Opinion
No. BO-298.
November 13, 1987.
Mark Allen Bir, pro se.
No appearance by appellee.
Appellant appeals from an order denying his Fla.R.Crim.P. 3.850 motion. We affirm.
The original appeal (our docket number BK-129) from the subject order was earlier dismissed by this Court as untimely. However, appellant subsequently filed a habeas corpus petition seeking a belated appeal. The petition was granted and the instant appeal was allowed to proceed under docket number BQ-298. The original appeal in BK-129 was alluded to in another appeal involving another 3.850 motion filed by this appellant. See Bir v. State, 493 So.2d 55 (Fla. 1st DCA 1986).
The only ground alleged in the motion which merits discussion is that which states that the trial court, in conducting the plea dialogue after the entry of the defendant's nolo contendere plea, failed to tell the defendant of "his right to preserve issues for appeal in the context of a nolo contendere plea." It is one thing to fail to inform a defendant that by entering his plea he waives his right to appeal. See Diaz v. State, 439 So.2d 1011 (Fla. 2nd DCA 1983). That is entirely different from saying that a defendant who pleads nolo contendere must be informed, as a prerequisite to the validity of the plea, that the Court, in its discretion, may, if the defendant so requests, permit the defendant to appeal certain dispositive rulings which the trial court has made. Our research reveals no case which has interpreted Fla.R.Crim.P. 3.172 in such a distorted manner.
Rule 3.172(c) provides, in pertinent part:
(c) * * * [T]he trial judge should, when determining voluntariness, place the defendant under oath and shall address the defendant personally and shall determine that he understands the following:
* * *
(iv) That if he pleads guilty, or nolo contendere without express reservation of right to appeal, he gives up his right to appeal all matters relating to the judgment, including the issue of guilt or innocence, but he does not impair his right to review by appropriate collateral attack.
AFFIRMED.
ERVIN, J., concurs.
MILLS, J., dissents with written opinion.
I dissent. I would reverse the summary denial of appellant's motion and remand for attachment of portions of the record conclusively showing appellant is entitled to no relief, or for further proceedings.
Appellant writes in his motion that the trial court "failed to appraise [sic] defendant of his right to preserve issues for appeal in the context of a nolo contendere plea as contemplated by Fla.R.Crim.P. 3.172(c)(iv)." In a memorandum of law attached to the motion, appellant makes it clear that the issues referred to are the trial court's denial of various pretrial suppression motions. The majority finds the allegation facially insufficient. I do not.

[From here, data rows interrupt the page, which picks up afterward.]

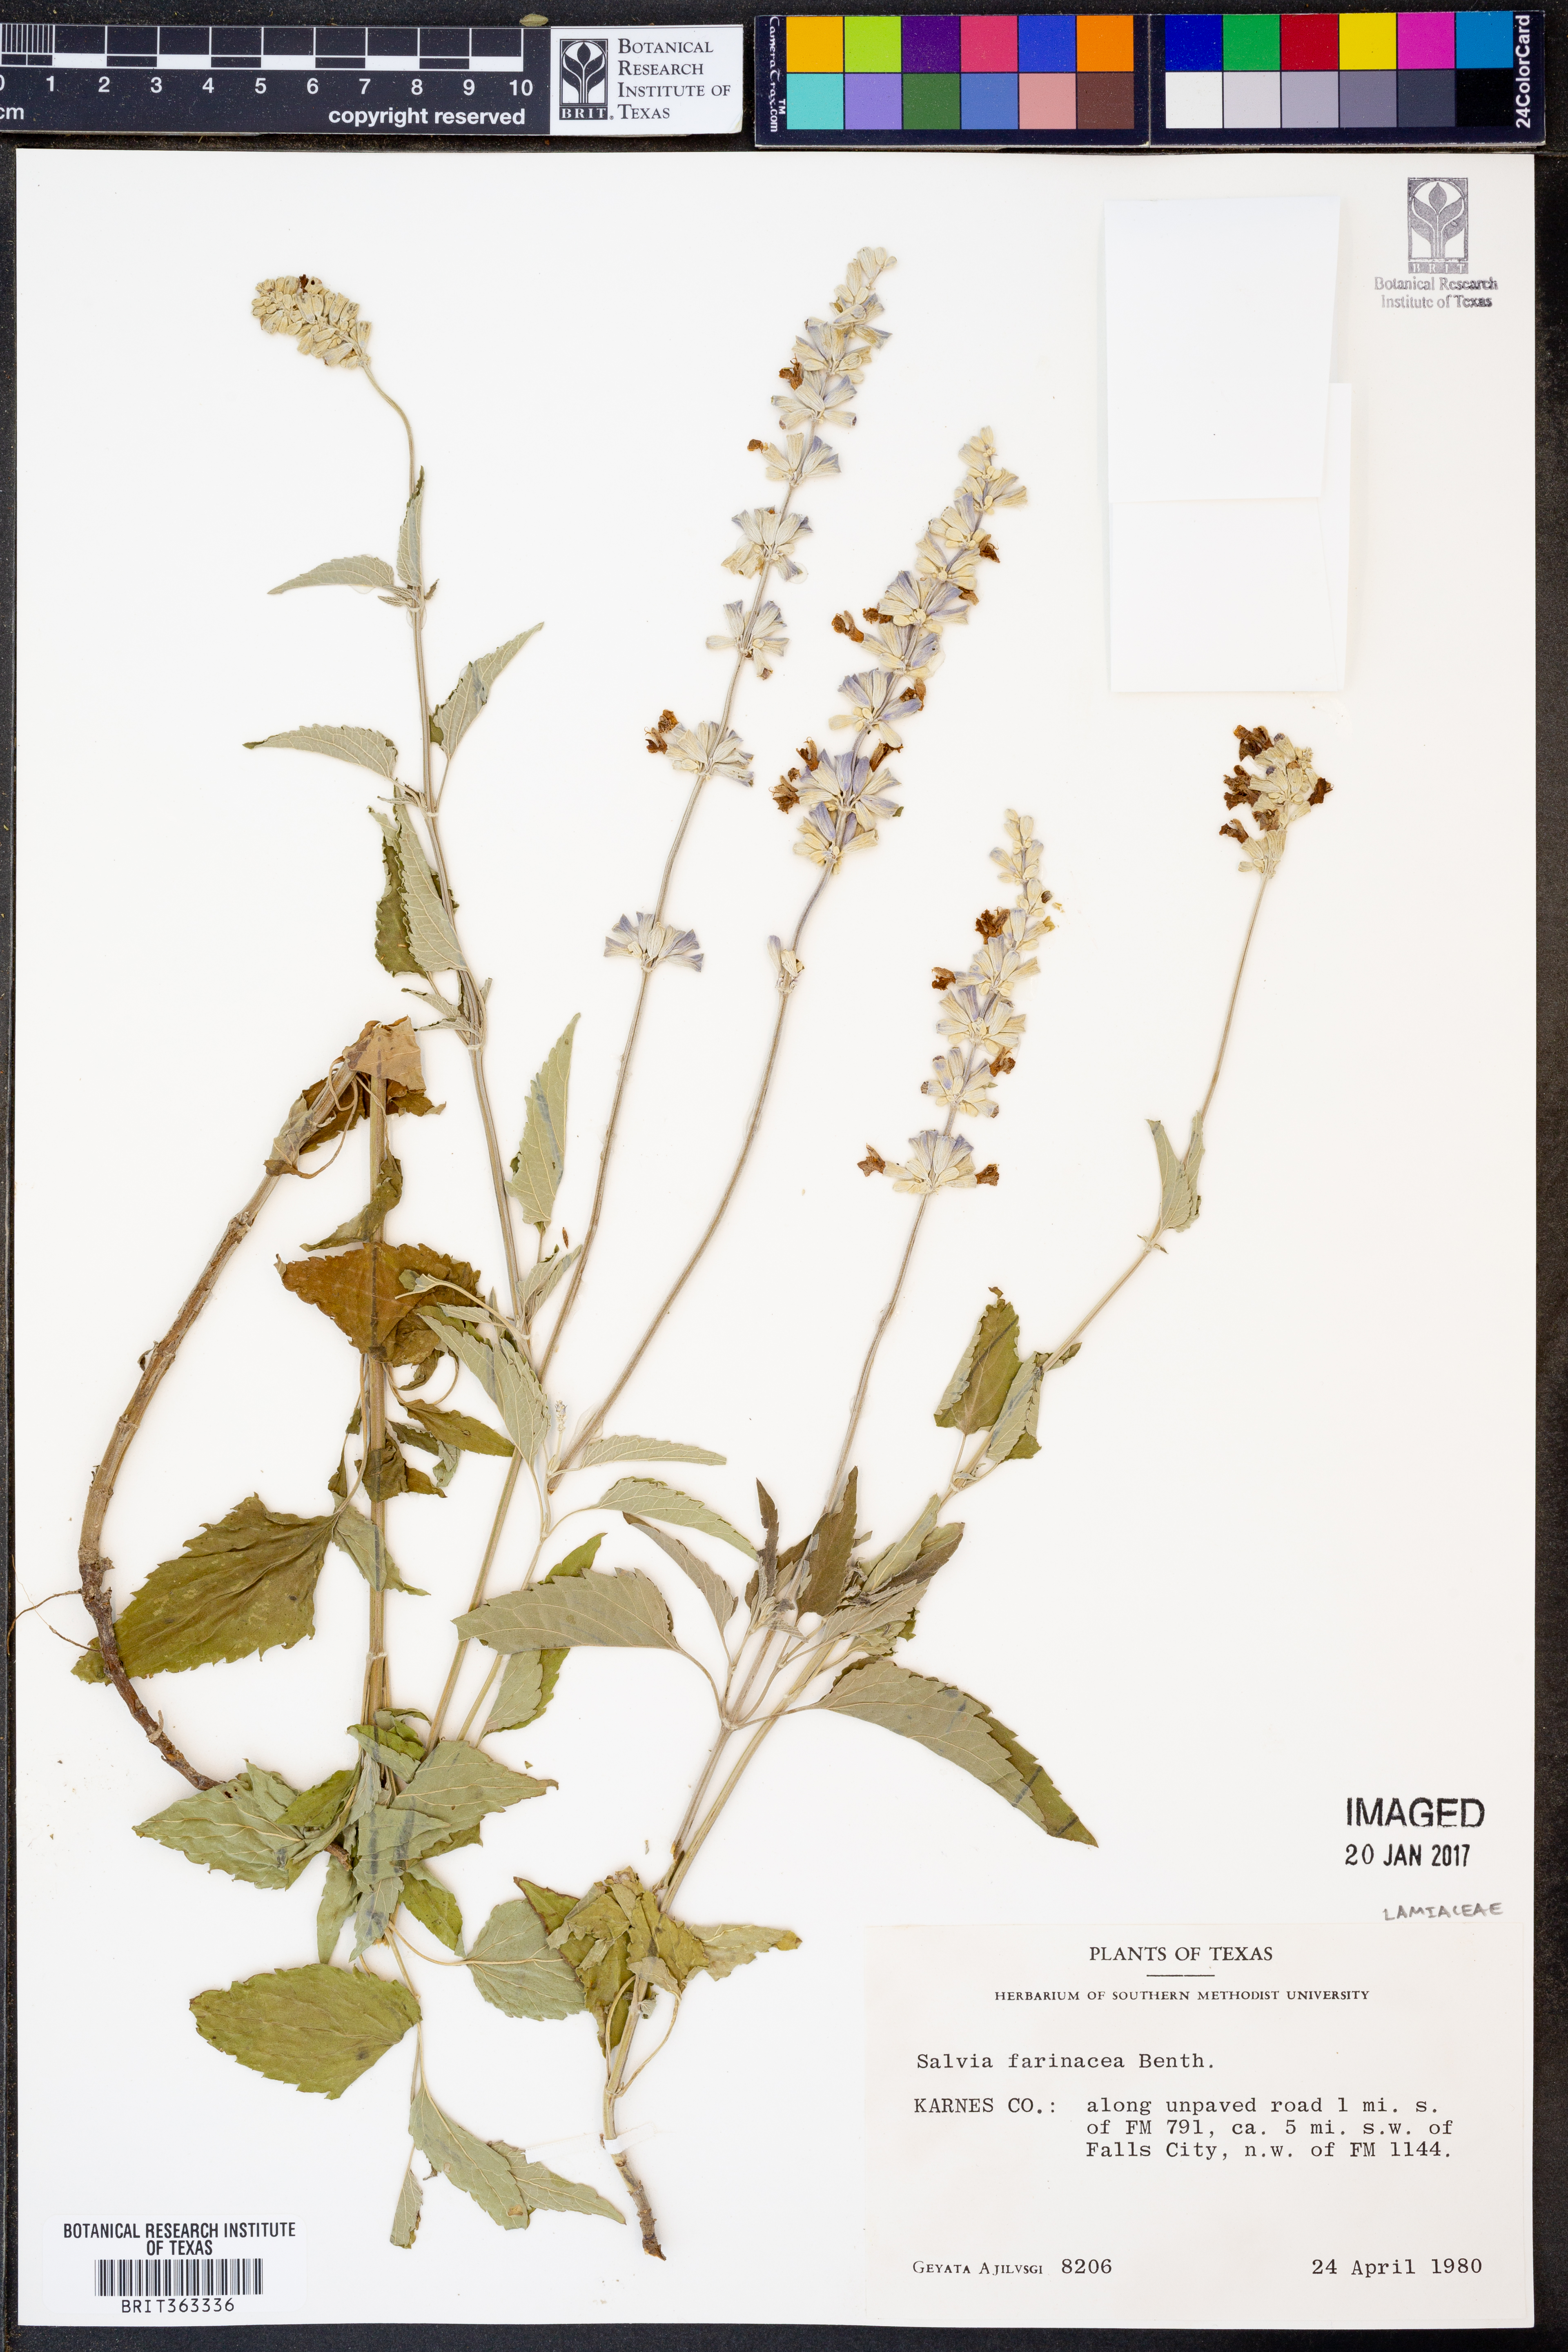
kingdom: Plantae
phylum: Tracheophyta
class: Magnoliopsida
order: Lamiales
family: Lamiaceae
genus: Salvia
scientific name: Salvia farinacea
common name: Mealy sage
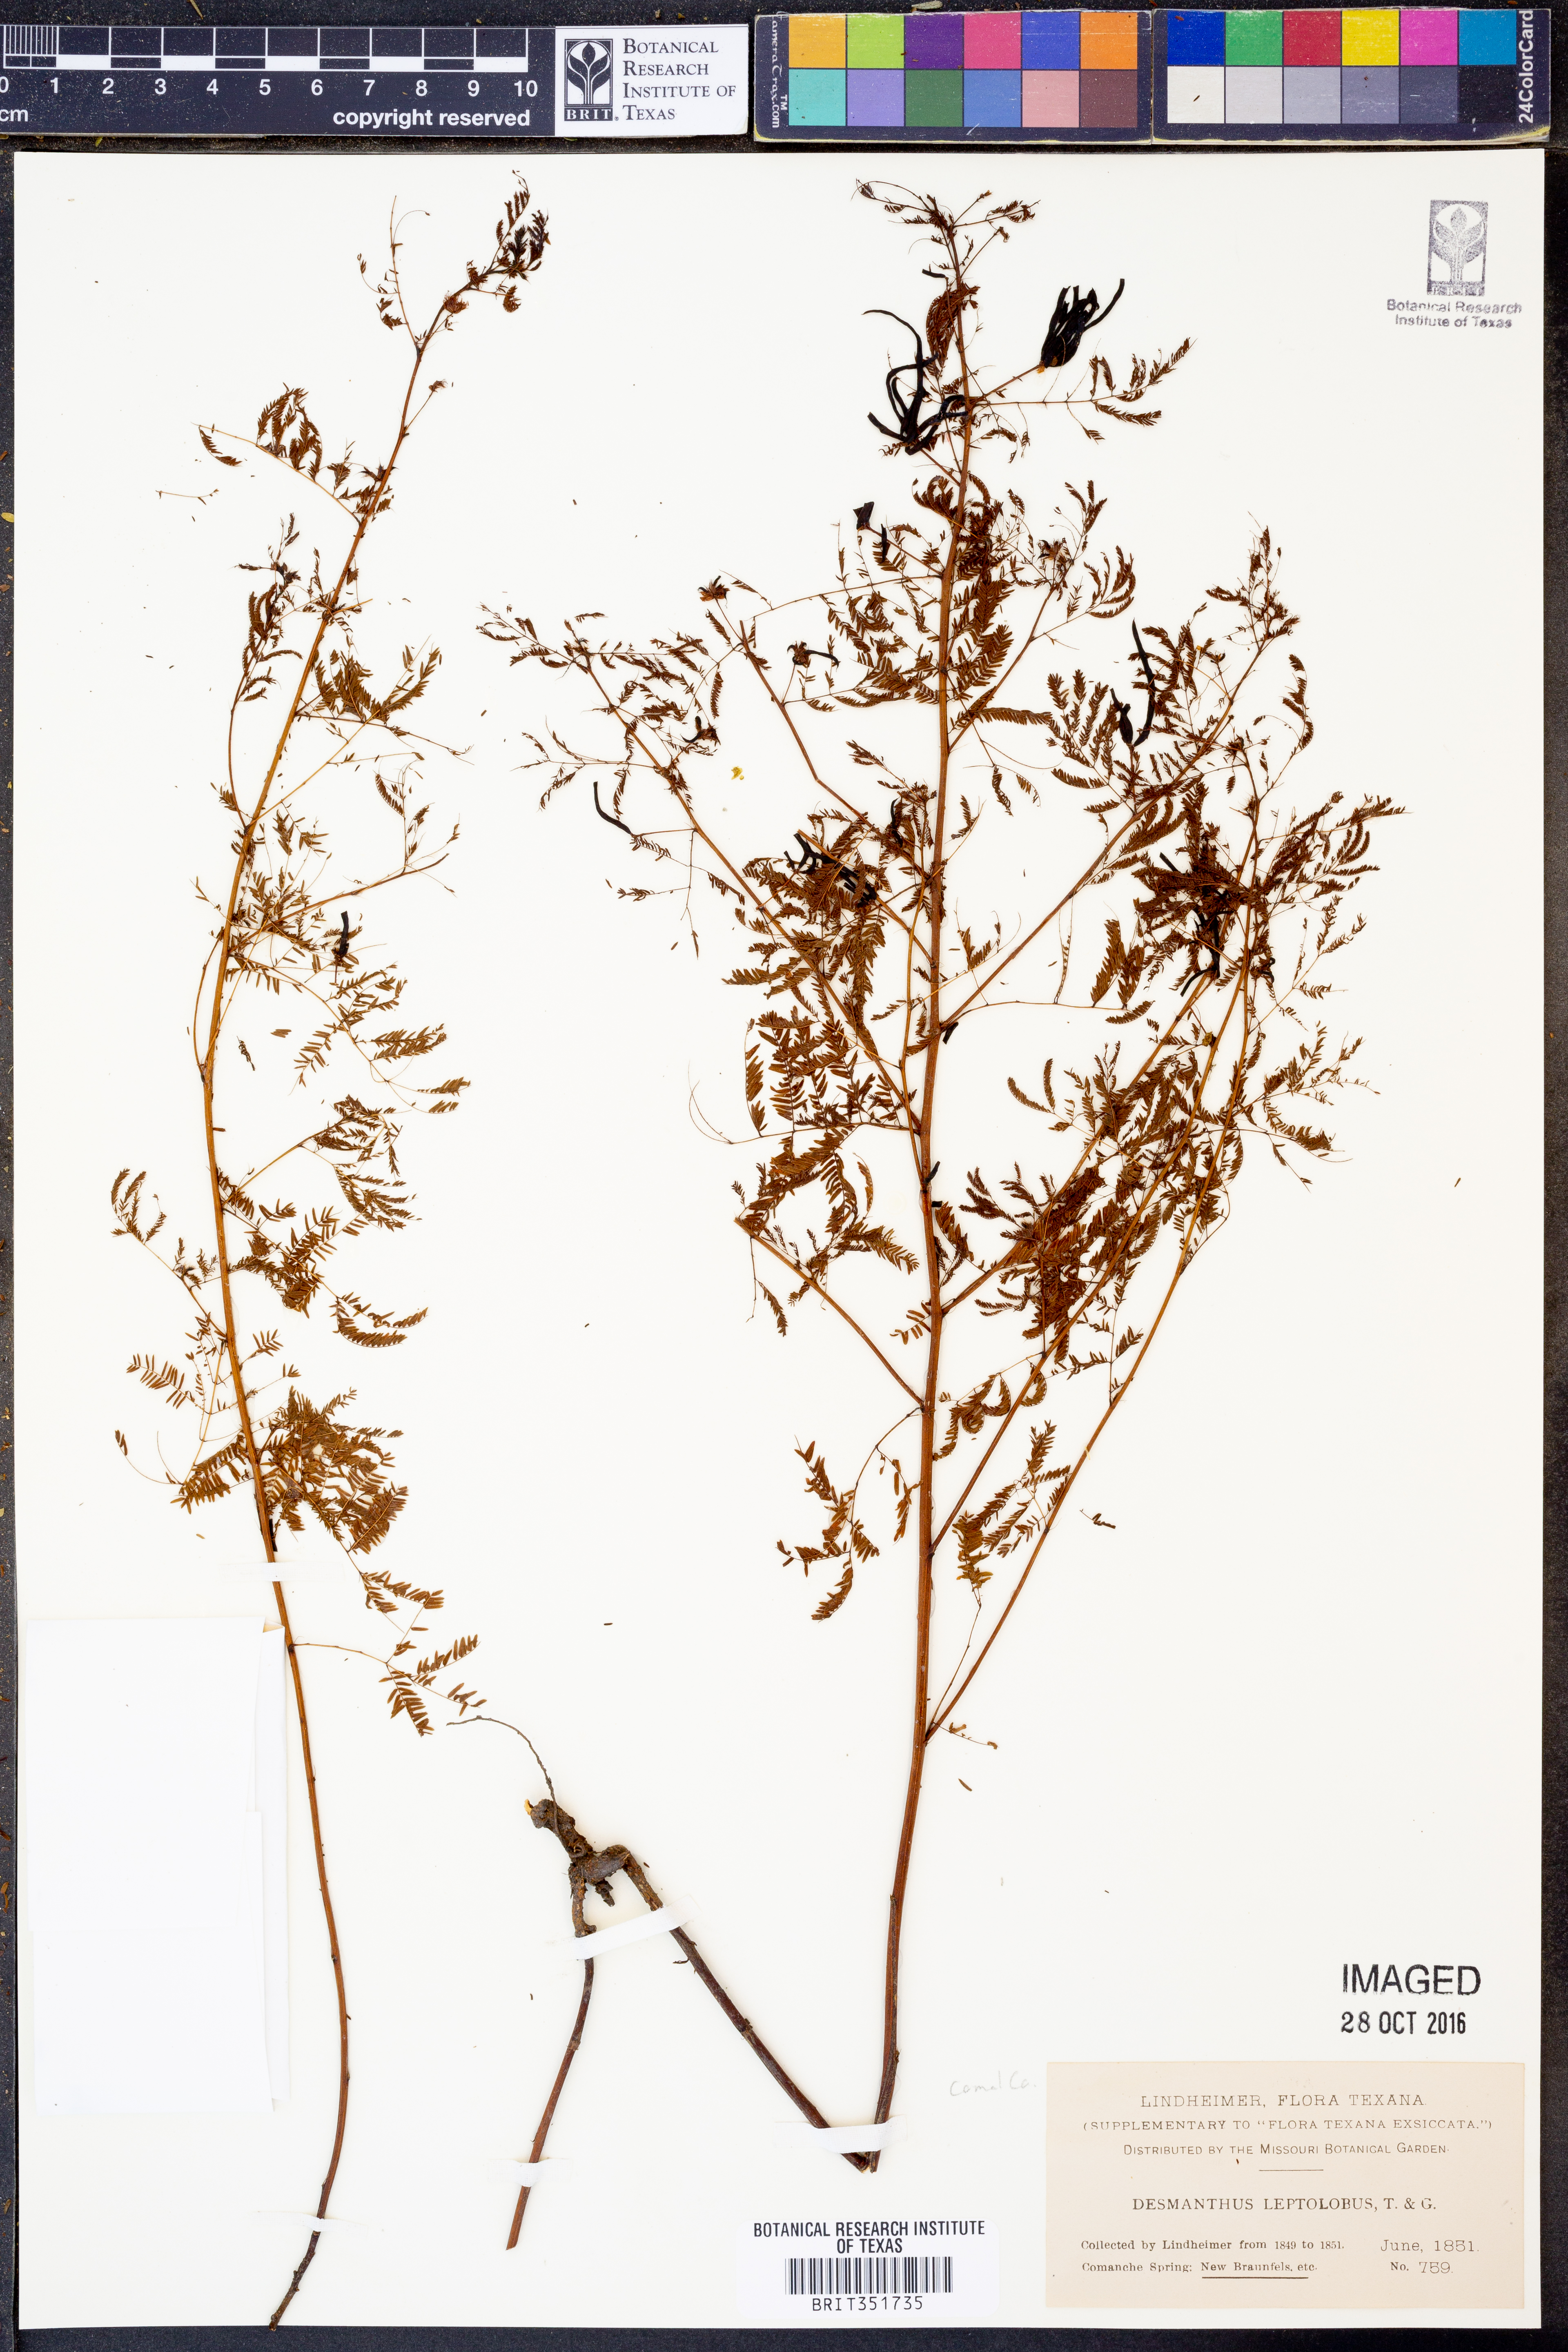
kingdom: Plantae
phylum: Tracheophyta
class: Magnoliopsida
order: Fabales
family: Fabaceae
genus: Desmanthus
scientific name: Desmanthus leptolobus
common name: Prairie-mimosa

Florida Rule of Criminal Procedure 3.172(c)(iv) does not merely provide that the trial court should tell a defendant that by pleading guilty or nolo contendere he waives his right to appeal. It provides that the trial court should determine that the defendant understands that "if he pleads guilty, or nolo contendere without express reservation of right to appeal, he gives up his right to appeal all matters relating to the judgment, including the issue of guilt or innocence, but he does not impair his right to review by appropriate collateral attack." (emphasis supplied). In my view, the plain language of the rule requires that the trial court, before accepting a nolo contendere plea, determine that the defendant understands that he may reserve the right to appeal dispositive rulings in those cases where such rulings occurred. See Brown v. State, 376 So.2d 382 (Fla. 1979). Reservation of the right to appeal such rulings is an important exception to the general rule that a plea of nolo contendere operates as a waiver of the right to appeal all matters relating to the judgment. The concepts are inextricably intertwined. Only if the defendant understands this dimension of a nolo contendere plea, can it be said that he has a full understanding of the significance of the plea.